*Set problem A*
Copy these rows word for word, everything from the line containing "genus: Geranium" down to the line containing "state / province: San José", both lines included.

For heterogeneous graphs, node pairs are grouped by edge types. The training loop is again almost the same as that on homogeneous graph, except for computing loss on specific edge type.

optimizer = torch.optim.Adam(model.parameters(), lr=0.01)

category = "user"
for epoch in tqdm.trange(args.epochs):
    model.train()
    total_loss = 0
    start_epoch_time = time.time()
    for step, data in enumerate(dataloader):
        # Unpack MiniBatch.
        compacted_seeds = data.compacted_seeds
        labels = data.labels
        node_features = {
            ntype: data.node_features[(ntype, "feat")]
            for ntype in data.blocks[0].srctypes
        }
        # Convert sampled subgraphs to DGL blocks.
        blocks = data.blocks
        # Get the embeddings of the input nodes.
        y = model(blocks, node_feature)
        logits = model.predictor(
            y[category][compacted_pairs[category][:, 0]]
            * y[category][compacted_pairs[category][:, 1]]
        ).squeeze()

        # Compute loss.
        loss = F.binary_cross_entropy_with_logits(logits, labels[category])
        optimizer.zero_grad()
        loss.backward()
        optimizer.step()

        total_loss += loss.item()
    end_epoch_time = time.time()

*Set problem B*
In the heterogeneous-graph training text:
(i) By what are node pairs grouped for heterogeneous graphs?
(ii) What learning rate is given to the Adam optimizer?
(iii) Which function computes the loss?

*Data excerpts*
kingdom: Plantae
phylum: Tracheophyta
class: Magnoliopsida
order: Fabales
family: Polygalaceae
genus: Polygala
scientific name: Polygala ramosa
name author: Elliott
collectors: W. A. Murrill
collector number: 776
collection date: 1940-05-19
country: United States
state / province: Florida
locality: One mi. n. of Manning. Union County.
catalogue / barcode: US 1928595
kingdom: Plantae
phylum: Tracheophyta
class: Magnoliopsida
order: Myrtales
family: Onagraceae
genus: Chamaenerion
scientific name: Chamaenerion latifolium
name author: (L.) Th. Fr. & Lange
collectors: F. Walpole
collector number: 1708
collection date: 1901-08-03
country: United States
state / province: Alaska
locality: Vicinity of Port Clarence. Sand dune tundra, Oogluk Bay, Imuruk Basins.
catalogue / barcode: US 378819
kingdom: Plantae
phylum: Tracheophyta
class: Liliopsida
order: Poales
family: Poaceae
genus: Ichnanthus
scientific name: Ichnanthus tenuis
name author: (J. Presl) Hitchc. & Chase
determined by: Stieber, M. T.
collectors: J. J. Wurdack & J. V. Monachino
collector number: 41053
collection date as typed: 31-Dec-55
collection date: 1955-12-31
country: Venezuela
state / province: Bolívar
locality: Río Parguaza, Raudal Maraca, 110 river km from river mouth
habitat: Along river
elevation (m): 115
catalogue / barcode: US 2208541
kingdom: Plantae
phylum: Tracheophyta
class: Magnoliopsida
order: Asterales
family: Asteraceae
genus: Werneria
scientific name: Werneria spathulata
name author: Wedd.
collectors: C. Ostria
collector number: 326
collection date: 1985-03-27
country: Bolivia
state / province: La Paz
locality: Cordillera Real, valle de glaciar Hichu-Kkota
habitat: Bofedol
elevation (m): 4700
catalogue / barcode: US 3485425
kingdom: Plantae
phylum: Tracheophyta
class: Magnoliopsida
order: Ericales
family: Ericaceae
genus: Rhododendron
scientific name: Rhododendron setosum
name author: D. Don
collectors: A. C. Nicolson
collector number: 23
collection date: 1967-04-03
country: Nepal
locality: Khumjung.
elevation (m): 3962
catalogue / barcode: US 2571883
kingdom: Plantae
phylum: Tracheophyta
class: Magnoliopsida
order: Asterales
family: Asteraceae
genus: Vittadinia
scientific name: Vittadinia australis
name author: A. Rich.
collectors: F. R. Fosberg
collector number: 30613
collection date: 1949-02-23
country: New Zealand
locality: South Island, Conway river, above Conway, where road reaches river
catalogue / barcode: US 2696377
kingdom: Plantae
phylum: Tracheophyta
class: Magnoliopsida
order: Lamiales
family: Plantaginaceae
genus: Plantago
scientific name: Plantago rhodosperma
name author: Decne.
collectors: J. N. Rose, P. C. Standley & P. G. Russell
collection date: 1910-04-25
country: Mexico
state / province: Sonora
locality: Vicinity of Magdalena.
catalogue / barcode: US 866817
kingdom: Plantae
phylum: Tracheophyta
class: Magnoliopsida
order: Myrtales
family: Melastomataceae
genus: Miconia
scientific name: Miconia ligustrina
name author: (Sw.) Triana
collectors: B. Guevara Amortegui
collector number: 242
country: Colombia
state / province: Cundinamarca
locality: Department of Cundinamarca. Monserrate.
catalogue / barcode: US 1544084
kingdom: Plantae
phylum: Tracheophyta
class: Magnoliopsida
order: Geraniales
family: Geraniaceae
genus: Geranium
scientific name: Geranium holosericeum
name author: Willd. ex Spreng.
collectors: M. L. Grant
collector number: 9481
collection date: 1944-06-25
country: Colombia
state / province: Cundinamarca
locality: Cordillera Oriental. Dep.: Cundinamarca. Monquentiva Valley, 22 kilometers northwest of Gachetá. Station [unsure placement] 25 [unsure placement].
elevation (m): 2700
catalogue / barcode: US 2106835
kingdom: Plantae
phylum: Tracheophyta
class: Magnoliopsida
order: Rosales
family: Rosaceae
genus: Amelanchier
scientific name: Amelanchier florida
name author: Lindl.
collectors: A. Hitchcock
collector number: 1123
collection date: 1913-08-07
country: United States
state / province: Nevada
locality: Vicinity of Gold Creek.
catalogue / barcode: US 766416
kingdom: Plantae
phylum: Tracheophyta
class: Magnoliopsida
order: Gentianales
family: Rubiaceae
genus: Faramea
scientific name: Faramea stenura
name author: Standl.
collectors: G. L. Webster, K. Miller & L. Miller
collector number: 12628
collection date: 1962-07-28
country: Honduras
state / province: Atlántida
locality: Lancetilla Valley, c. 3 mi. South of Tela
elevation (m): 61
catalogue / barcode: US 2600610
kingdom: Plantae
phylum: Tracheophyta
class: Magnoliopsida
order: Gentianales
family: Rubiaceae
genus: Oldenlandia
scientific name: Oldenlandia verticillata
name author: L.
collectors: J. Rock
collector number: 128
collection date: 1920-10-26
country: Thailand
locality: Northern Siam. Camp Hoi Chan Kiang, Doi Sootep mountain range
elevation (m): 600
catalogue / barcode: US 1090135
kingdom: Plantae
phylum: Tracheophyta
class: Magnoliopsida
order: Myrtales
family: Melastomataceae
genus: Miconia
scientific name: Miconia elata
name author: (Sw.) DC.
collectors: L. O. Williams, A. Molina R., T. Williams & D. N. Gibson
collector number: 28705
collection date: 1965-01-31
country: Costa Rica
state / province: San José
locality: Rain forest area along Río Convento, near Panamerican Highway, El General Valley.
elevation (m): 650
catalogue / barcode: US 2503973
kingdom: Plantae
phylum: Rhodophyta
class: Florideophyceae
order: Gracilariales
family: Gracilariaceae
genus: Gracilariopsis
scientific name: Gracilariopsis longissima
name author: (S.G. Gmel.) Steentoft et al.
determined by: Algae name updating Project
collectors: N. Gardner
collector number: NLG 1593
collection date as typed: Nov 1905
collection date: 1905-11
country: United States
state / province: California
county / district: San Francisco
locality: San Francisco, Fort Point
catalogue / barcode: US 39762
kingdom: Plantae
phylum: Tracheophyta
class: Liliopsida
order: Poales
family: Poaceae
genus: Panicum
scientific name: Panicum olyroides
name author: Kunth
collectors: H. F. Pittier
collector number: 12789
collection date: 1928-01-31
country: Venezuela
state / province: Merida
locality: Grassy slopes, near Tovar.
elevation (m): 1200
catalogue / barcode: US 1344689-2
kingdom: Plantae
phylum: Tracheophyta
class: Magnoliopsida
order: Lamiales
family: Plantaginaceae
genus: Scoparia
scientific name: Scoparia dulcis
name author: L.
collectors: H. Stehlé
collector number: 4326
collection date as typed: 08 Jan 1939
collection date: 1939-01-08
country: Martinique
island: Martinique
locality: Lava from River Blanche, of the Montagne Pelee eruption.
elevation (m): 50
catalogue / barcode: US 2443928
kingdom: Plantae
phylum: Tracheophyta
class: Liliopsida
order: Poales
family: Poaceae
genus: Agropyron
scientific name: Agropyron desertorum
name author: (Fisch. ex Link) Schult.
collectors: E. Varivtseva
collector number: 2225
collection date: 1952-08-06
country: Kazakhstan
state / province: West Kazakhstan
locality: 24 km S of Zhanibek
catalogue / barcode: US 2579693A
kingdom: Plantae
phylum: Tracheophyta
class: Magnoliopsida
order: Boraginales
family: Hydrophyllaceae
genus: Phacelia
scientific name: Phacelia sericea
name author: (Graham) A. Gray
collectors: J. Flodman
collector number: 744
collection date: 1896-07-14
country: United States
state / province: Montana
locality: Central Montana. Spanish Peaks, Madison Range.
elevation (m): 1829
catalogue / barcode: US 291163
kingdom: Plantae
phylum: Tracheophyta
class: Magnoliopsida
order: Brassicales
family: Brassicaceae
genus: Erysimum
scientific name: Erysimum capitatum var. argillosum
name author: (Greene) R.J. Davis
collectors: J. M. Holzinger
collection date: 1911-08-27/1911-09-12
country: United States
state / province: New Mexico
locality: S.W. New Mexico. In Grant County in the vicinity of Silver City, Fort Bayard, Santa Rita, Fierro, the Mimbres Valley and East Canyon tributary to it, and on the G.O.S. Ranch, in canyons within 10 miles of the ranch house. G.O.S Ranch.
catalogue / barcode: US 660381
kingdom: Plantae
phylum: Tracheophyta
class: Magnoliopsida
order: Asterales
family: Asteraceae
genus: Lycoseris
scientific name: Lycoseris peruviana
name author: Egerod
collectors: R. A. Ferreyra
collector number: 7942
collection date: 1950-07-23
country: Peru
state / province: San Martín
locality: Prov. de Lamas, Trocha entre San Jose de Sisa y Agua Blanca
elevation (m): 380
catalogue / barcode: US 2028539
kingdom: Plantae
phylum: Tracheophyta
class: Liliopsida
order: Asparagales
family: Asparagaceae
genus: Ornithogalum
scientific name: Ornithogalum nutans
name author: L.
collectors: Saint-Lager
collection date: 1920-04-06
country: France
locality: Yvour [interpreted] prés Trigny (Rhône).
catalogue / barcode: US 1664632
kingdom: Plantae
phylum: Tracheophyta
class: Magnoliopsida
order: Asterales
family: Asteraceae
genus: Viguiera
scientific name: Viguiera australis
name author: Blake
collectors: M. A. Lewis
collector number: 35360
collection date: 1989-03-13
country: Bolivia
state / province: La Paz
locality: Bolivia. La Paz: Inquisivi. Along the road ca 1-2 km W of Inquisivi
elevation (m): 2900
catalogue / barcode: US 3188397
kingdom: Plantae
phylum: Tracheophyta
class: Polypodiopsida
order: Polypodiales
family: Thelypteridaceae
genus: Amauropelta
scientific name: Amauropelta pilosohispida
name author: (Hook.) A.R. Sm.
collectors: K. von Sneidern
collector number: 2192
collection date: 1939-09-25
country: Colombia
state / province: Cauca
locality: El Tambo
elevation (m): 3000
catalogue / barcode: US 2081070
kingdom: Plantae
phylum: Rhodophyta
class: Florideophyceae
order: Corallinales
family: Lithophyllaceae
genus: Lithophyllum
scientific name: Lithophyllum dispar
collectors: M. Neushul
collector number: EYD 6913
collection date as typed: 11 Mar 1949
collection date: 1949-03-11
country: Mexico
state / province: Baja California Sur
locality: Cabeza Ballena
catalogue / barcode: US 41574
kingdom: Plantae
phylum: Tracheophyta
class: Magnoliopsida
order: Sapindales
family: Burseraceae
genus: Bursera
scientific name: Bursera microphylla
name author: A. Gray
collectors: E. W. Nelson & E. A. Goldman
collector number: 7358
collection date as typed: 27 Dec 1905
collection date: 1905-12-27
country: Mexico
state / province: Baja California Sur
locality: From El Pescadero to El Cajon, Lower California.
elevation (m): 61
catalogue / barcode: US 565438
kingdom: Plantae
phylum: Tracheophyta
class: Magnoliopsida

*Exercise result A*
genus: Geranium
scientific name: Geranium holosericeum
name author: Willd. ex Spreng.
collectors: M. L. Grant
collector number: 9481
collection date: 1944-06-25
country: Colombia
state / province: Cundinamarca
locality: Cordillera Oriental. Dep.: Cundinamarca. Monquentiva Valley, 22 kilometers northwest of Gachetá. Station [unsure placement] 25 [unsure placement].
elevation (m): 2700
catalogue / barcode: US 2106835
kingdom: Plantae
phylum: Tracheophyta
class: Magnoliopsida
order: Rosales
family: Rosaceae
genus: Amelanchier
scientific name: Amelanchier florida
name author: Lindl.
collectors: A. Hitchcock
collector number: 1123
collection date: 1913-08-07
country: United States
state / province: Nevada
locality: Vicinity of Gold Creek.
catalogue / barcode: US 766416
kingdom: Plantae
phylum: Tracheophyta
class: Magnoliopsida
order: Gentianales
family: Rubiaceae
genus: Faramea
scientific name: Faramea stenura
name author: Standl.
collectors: G. L. Webster, K. Miller & L. Miller
collector number: 12628
collection date: 1962-07-28
country: Honduras
state / province: Atlántida
locality: Lancetilla Valley, c. 3 mi. South of Tela
elevation (m): 61
catalogue / barcode: US 2600610
kingdom: Plantae
phylum: Tracheophyta
class: Magnoliopsida
order: Gentianales
family: Rubiaceae
genus: Oldenlandia
scientific name: Oldenlandia verticillata
name author: L.
collectors: J. Rock
collector number: 128
collection date: 1920-10-26
country: Thailand
locality: Northern Siam. Camp Hoi Chan Kiang, Doi Sootep mountain range
elevation (m): 600
catalogue / barcode: US 1090135
kingdom: Plantae
phylum: Tracheophyta
class: Magnoliopsida
order: Myrtales
family: Melastomataceae
genus: Miconia
scientific name: Miconia elata
name author: (Sw.) DC.
collectors: L. O. Williams, A. Molina R., T. Williams & D. N. Gibson
collector number: 28705
collection date: 1965-01-31
country: Costa Rica
state / province: San José

*Exercise result B*
(i) By edge types.
(ii) 0.01
(iii) F.binary_cross_entropy_with_logits